I’ve gone too far down the rabbit hole. I’m too angry and dialed in. I think a lot of people from my hometown AND my current workplace have unfollowed me on Facebook. I might have the pleasure of being called neoliberal and Republican-lite and corporatist from people to the left of me. But for all of that, I am probably too far to the left to seem viable to conservative voters.
But I have tried to be calm and courteous in comment threads. Because as much as we dump on comment sections, they are one of the few places where we talk about politics with people outside of our bubbles. I’ve often noticed a conservative person being non-defensive, calm, humble, polite, and measured. And I’ve thought, “I admire how that person is conducting themselves right now.” Not the falsely polite and “reasonable” way that some people are… that way that just riles you up and makes you MORE emotional, and you know that behind that person’s calm exterior they are smugly gleeful about how wound up you’re getting (people on both sides do that). No. There’s a real authentic type of conservative commenter who knows they don’t know everything and just has good manners online. Sometimes these people actually earnestly apologize when liberals snarkily correct their usage or spellings. (Liberals, this is one of the STUPIDEST things we do. I am begging you to stop.)

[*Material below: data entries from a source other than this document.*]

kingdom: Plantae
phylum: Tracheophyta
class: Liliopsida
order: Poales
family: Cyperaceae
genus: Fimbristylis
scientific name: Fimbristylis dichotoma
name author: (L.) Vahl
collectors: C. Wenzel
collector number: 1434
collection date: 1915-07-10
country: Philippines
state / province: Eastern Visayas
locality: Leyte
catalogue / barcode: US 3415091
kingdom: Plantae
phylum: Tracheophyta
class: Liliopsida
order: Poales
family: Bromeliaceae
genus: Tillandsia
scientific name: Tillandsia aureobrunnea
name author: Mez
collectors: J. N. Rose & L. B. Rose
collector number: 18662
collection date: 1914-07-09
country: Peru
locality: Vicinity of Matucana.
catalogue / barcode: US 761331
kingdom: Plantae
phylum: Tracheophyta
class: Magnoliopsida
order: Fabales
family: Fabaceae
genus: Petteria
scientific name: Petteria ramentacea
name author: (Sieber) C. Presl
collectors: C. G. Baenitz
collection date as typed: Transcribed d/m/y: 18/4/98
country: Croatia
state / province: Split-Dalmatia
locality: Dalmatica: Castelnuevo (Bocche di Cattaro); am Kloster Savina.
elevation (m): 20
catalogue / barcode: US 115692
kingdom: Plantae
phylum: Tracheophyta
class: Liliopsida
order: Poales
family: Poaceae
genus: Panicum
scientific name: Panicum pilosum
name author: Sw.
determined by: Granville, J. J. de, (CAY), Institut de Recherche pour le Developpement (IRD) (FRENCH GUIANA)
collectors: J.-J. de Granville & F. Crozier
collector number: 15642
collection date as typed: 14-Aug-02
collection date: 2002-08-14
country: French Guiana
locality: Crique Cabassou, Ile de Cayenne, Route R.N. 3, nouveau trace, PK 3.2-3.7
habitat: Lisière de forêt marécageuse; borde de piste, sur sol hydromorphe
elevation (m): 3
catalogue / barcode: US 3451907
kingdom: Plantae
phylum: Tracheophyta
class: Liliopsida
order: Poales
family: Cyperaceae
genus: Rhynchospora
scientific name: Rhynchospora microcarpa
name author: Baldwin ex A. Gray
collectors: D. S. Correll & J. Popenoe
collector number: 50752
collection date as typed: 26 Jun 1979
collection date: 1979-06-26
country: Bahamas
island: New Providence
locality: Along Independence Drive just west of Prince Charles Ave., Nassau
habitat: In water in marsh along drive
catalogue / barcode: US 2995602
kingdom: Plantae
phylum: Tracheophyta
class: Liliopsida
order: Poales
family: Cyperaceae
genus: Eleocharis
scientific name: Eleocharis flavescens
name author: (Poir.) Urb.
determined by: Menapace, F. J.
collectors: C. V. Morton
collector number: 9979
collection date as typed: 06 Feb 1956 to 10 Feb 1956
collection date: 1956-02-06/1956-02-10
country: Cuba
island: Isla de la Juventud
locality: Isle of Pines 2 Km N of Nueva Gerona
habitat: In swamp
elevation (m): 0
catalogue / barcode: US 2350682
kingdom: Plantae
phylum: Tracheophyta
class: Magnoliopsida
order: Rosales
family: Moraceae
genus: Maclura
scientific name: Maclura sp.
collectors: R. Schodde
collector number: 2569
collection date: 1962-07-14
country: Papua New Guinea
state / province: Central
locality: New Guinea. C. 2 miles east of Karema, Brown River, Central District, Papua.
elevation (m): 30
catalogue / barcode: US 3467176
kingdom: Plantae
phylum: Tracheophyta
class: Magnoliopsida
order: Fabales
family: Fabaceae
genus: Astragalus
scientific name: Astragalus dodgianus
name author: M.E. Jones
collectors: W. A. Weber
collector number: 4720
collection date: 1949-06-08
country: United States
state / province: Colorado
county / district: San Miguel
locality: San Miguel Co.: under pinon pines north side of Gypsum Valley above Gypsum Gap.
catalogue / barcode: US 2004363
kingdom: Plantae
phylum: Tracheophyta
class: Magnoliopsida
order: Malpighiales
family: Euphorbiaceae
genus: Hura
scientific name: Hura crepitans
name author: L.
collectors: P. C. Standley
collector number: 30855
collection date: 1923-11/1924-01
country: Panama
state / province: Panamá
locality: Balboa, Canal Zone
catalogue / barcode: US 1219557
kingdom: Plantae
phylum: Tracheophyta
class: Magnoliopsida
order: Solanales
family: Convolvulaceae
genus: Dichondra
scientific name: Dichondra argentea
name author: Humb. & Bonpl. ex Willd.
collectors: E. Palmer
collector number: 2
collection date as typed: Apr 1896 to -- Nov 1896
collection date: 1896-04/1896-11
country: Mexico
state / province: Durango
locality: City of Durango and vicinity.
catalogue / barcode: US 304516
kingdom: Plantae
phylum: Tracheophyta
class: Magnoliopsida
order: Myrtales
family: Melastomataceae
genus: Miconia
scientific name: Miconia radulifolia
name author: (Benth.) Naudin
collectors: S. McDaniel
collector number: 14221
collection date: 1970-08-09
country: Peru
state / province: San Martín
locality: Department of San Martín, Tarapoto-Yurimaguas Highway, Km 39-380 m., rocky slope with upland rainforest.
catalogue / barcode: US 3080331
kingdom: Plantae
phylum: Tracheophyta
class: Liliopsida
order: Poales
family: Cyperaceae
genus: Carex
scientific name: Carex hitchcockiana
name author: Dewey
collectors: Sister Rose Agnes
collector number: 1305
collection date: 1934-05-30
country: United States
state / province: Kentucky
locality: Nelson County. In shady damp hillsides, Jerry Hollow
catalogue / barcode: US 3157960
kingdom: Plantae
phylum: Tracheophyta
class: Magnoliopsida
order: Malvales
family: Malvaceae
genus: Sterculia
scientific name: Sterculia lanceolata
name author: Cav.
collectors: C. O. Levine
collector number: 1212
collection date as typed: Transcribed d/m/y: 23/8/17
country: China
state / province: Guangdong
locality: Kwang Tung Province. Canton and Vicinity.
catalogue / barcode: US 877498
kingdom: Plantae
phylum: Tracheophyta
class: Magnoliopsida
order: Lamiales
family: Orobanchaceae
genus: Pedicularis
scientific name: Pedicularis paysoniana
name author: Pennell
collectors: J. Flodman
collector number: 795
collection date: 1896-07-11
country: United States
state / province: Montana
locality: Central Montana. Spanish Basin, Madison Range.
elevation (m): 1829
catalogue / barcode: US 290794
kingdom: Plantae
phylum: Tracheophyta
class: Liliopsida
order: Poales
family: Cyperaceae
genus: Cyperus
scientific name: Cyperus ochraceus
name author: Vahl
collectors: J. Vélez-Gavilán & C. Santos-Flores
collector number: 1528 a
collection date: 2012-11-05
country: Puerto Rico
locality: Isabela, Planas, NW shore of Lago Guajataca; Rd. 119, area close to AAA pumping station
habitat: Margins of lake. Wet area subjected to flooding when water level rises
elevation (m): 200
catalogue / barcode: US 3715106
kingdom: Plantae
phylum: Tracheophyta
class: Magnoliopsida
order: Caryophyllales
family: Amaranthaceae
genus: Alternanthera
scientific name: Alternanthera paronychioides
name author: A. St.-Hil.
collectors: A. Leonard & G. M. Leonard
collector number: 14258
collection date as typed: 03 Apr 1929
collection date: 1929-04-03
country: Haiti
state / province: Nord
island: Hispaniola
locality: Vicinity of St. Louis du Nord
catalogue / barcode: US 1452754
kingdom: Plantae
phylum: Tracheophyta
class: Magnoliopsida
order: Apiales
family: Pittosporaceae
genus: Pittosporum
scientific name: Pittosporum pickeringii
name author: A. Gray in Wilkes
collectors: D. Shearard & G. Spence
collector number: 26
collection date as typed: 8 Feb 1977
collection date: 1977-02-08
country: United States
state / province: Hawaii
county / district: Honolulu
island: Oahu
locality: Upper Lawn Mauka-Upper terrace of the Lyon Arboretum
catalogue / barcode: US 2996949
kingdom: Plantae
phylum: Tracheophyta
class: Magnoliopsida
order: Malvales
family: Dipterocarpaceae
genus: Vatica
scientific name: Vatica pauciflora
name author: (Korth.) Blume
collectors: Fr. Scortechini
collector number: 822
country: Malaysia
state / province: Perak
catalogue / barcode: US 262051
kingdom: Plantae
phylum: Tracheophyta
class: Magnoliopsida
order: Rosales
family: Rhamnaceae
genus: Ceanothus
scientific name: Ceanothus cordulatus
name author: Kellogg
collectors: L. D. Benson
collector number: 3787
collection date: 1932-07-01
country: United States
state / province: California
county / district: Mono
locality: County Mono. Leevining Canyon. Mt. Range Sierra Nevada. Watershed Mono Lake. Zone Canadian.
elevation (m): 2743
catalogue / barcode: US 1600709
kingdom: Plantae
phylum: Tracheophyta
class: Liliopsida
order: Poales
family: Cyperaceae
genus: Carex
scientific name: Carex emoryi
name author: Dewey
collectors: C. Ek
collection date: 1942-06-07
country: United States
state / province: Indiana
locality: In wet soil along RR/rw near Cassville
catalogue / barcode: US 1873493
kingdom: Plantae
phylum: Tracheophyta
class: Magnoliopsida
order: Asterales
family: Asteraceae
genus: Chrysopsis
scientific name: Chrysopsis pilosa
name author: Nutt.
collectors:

I saw the movie Moonlight today, and it is too beautiful to speak of casually. I thought the filmmakers were generous with hope at the end of their story. But it makes you imagine what it’s like to not be able to feel and express a full range of emotions, because of all that’s been done to you and everything you have had to survive since childhood. It’s the sort of movie that I don’t want to write a “take” on. Sometime I might write an essay or a story that’s my “response”to Moonlight but it won’t even be about Moonlight, and no one will know except for me that it was fueled by the film. To me that honors a work of art more than just talking about it as if you know all about it.